## WORK INSTRUCTIONS
Would you write out the entries that follow word for word, omitting any images?

(Stored data entries)
════════

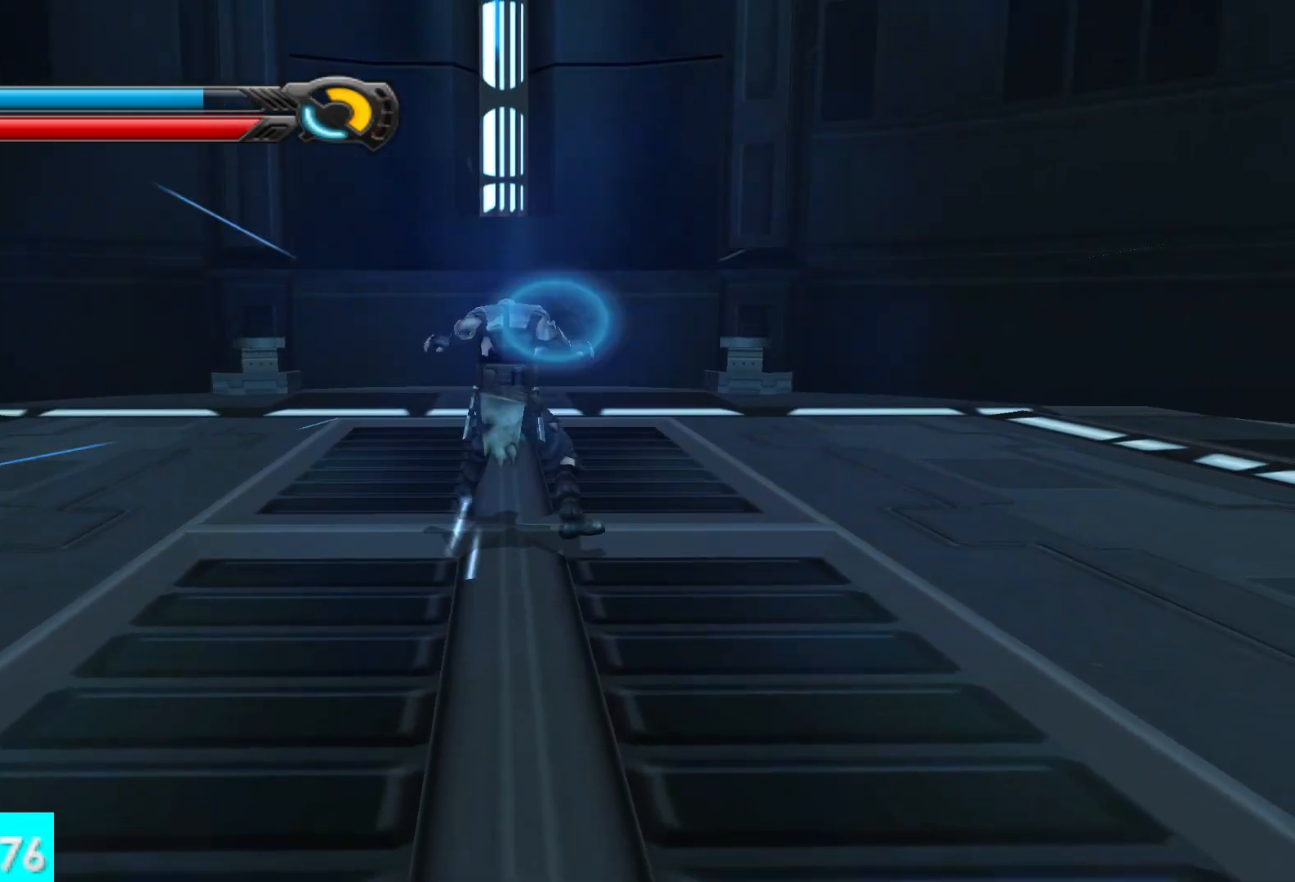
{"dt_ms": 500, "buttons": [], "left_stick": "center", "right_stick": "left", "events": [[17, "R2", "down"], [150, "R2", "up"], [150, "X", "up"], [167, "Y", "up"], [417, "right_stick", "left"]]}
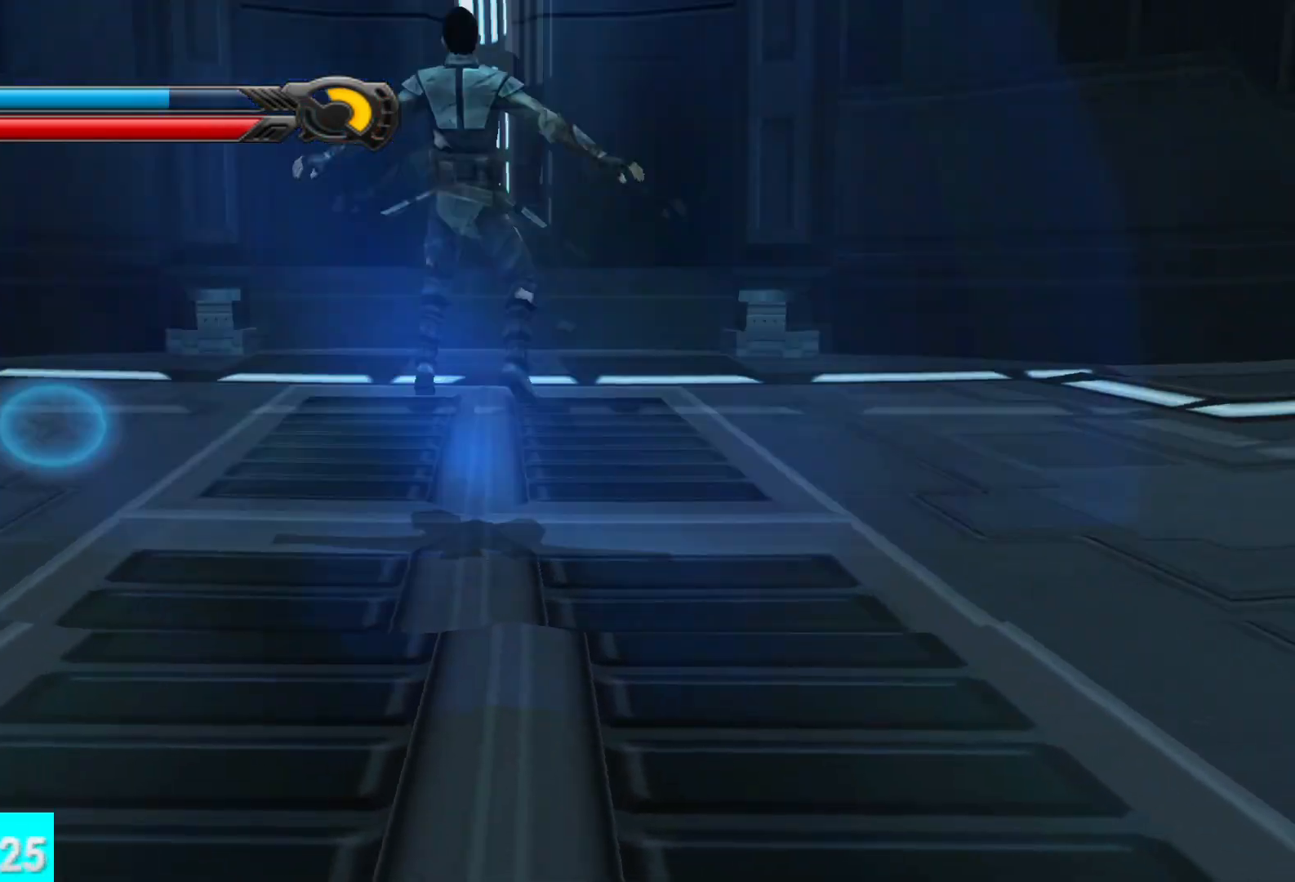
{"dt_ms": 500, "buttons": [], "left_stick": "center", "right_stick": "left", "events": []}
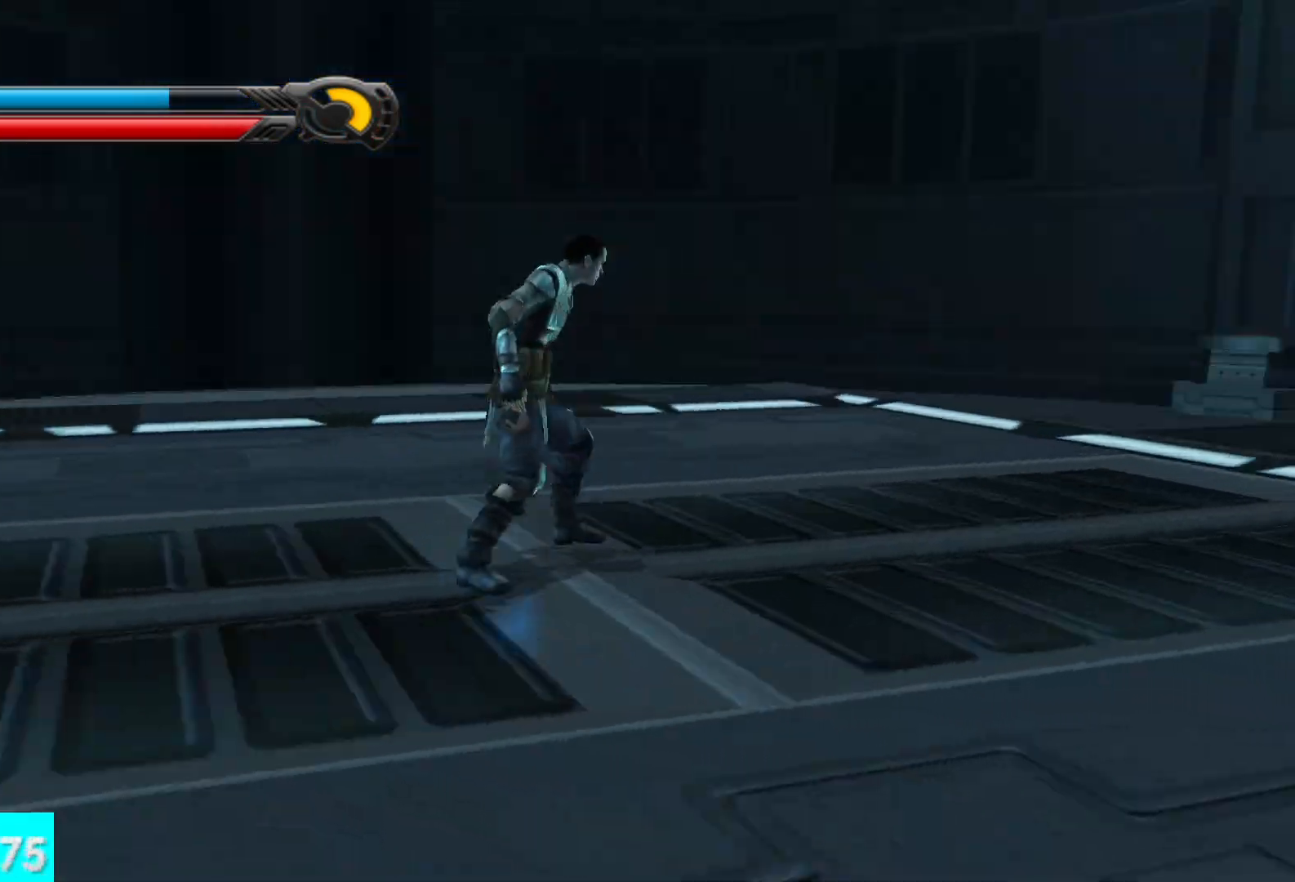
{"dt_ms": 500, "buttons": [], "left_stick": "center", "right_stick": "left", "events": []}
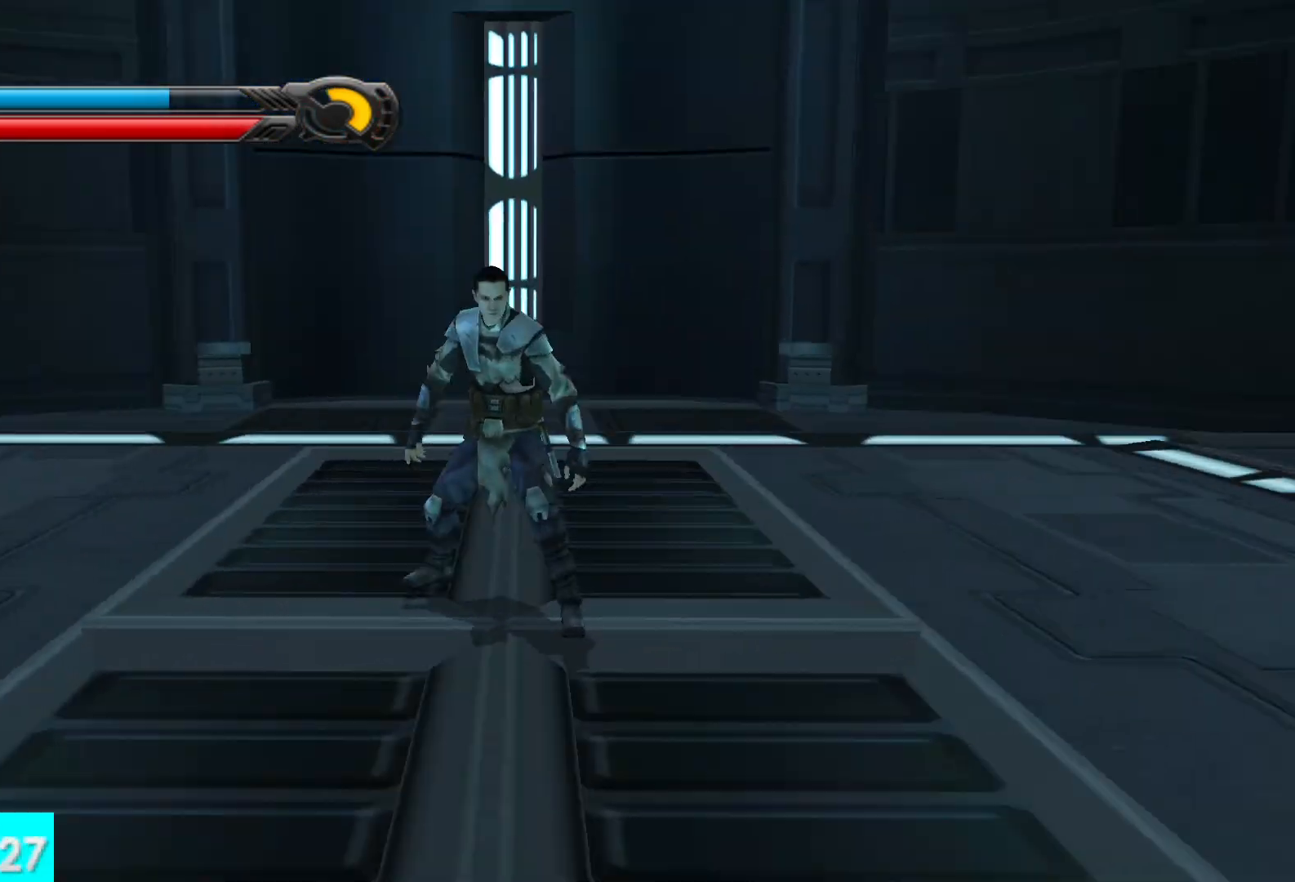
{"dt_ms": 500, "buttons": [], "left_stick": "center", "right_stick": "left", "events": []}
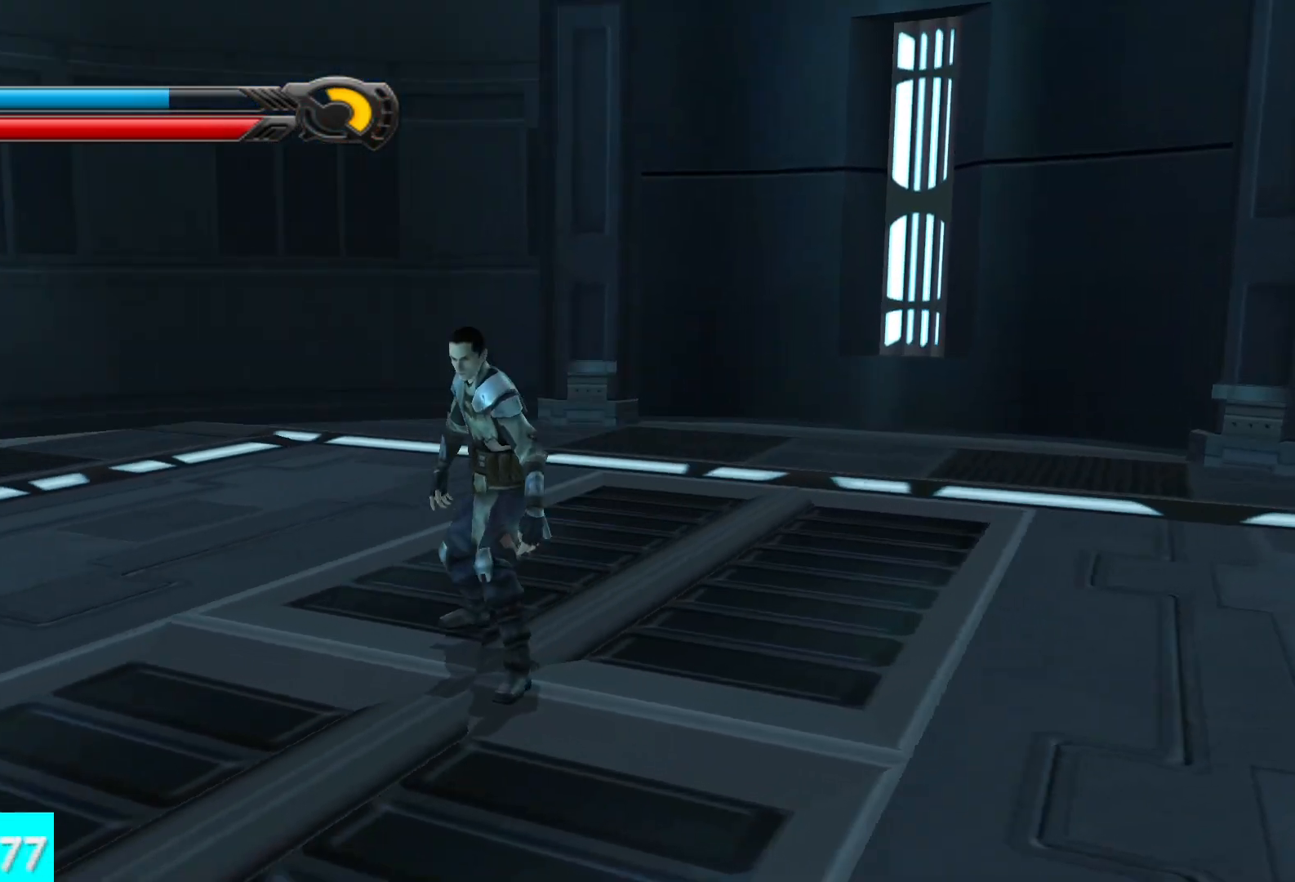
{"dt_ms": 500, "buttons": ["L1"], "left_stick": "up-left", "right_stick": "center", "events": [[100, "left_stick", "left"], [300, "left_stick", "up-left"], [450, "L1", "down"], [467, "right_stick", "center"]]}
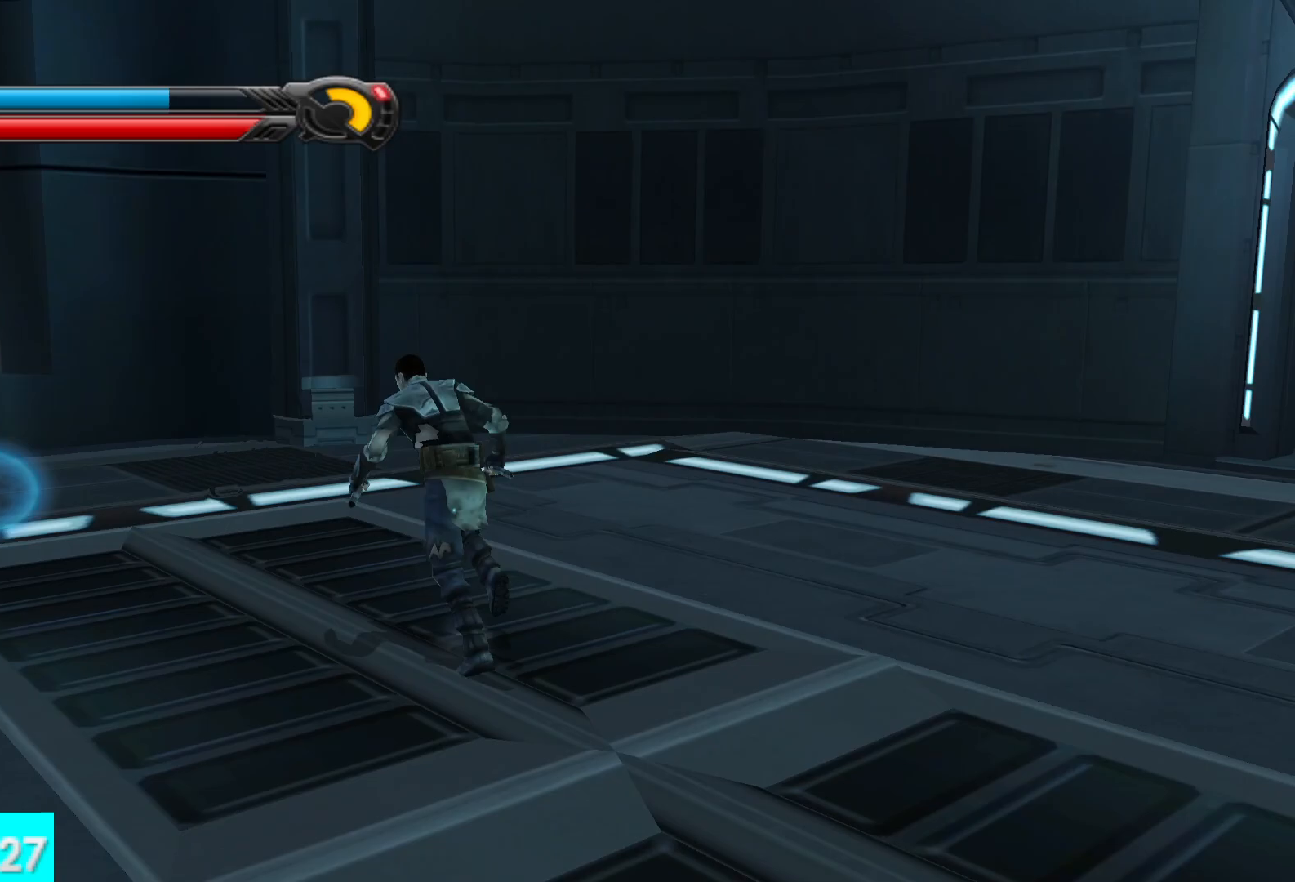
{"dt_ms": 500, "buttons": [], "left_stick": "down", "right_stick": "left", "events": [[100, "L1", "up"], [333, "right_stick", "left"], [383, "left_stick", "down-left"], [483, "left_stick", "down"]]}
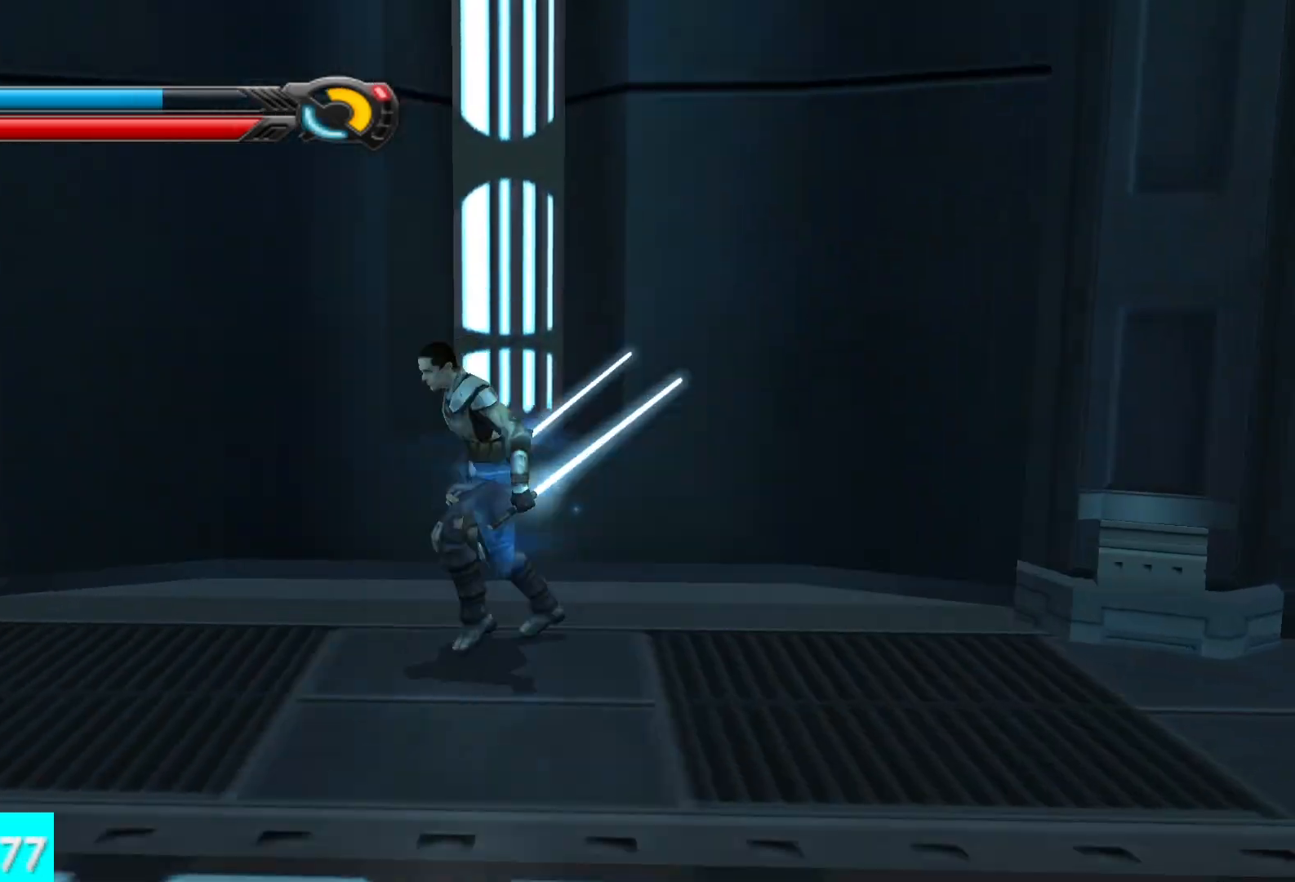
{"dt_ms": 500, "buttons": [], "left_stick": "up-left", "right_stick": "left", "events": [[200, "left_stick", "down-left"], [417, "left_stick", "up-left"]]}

════════

## TASK ANSWER
{"dt_ms": 500, "buttons": [], "left_stick": "center", "right_stick": "left", "events": [[17, "R2", "down"], [150, "R2", "up"], [150, "X", "up"], [167, "Y", "up"], [417, "right_stick", "left"]]}
{"dt_ms": 500, "buttons": [], "left_stick": "center", "right_stick": "left", "events": []}
{"dt_ms": 500, "buttons": [], "left_stick": "center", "right_stick": "left", "events": []}
{"dt_ms": 500, "buttons": [], "left_stick": "center", "right_stick": "left", "events": []}
{"dt_ms": 500, "buttons": ["L1"], "left_stick": "up-left", "right_stick": "center", "events": [[100, "left_stick", "left"], [300, "left_stick", "up-left"], [450, "L1", "down"], [467, "right_stick", "center"]]}
{"dt_ms": 500, "buttons": [], "left_stick": "down", "right_stick": "left", "events": [[100, "L1", "up"], [333, "right_stick", "left"], [383, "left_stick", "down-left"], [483, "left_stick", "down"]]}
{"dt_ms": 500, "buttons": [], "left_stick": "up-left", "right_stick": "left", "events": [[200, "left_stick", "down-left"], [417, "left_stick", "up-left"]]}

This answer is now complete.